## DESCRIPTION OF THE TASK
Read through the entries below and copy each line where "along" turns up.

DATA FOR PROCESSING START

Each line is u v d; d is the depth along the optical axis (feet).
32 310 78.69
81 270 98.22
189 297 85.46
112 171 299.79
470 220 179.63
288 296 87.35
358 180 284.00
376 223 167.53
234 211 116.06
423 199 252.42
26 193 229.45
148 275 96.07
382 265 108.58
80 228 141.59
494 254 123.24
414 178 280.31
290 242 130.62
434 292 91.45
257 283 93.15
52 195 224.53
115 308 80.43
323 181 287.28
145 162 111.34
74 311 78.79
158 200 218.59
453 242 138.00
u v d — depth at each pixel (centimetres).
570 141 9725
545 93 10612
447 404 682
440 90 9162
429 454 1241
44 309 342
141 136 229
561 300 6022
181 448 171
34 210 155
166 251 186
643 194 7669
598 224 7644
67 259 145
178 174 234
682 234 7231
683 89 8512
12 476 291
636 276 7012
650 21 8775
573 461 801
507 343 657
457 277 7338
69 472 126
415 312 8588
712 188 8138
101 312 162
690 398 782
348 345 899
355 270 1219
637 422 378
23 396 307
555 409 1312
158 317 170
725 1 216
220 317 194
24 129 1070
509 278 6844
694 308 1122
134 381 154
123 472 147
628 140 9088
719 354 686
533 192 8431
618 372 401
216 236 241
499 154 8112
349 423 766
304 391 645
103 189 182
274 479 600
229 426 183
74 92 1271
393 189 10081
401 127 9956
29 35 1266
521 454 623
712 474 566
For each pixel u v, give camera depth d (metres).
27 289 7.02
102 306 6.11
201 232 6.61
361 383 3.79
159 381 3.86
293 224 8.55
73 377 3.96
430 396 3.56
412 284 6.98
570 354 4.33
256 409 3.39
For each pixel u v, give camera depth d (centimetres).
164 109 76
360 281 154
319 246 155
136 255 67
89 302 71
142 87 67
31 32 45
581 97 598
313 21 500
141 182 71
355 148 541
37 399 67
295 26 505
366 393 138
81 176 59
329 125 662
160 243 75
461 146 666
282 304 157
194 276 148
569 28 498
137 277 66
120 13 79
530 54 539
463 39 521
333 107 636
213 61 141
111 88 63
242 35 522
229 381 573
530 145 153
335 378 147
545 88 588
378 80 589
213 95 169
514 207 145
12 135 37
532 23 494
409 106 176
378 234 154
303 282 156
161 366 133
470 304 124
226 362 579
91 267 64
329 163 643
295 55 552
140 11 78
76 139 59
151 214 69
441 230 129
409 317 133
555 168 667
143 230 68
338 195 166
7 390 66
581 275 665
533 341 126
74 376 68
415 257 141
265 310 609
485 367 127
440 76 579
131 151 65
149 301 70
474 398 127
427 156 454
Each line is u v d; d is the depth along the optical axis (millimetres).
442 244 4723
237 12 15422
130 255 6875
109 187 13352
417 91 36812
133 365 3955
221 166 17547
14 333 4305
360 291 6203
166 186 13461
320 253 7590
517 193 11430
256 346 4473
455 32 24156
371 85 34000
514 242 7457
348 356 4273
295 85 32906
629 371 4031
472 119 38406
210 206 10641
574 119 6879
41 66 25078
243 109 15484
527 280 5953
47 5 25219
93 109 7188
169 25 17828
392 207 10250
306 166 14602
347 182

DATA FOR PROCESSING END

## COMPLETED EXERCISE
Each line is u v d; d is the depth along the optical axis (feet).
Each line is u v d; d is the depth along the optical axis (millimetres).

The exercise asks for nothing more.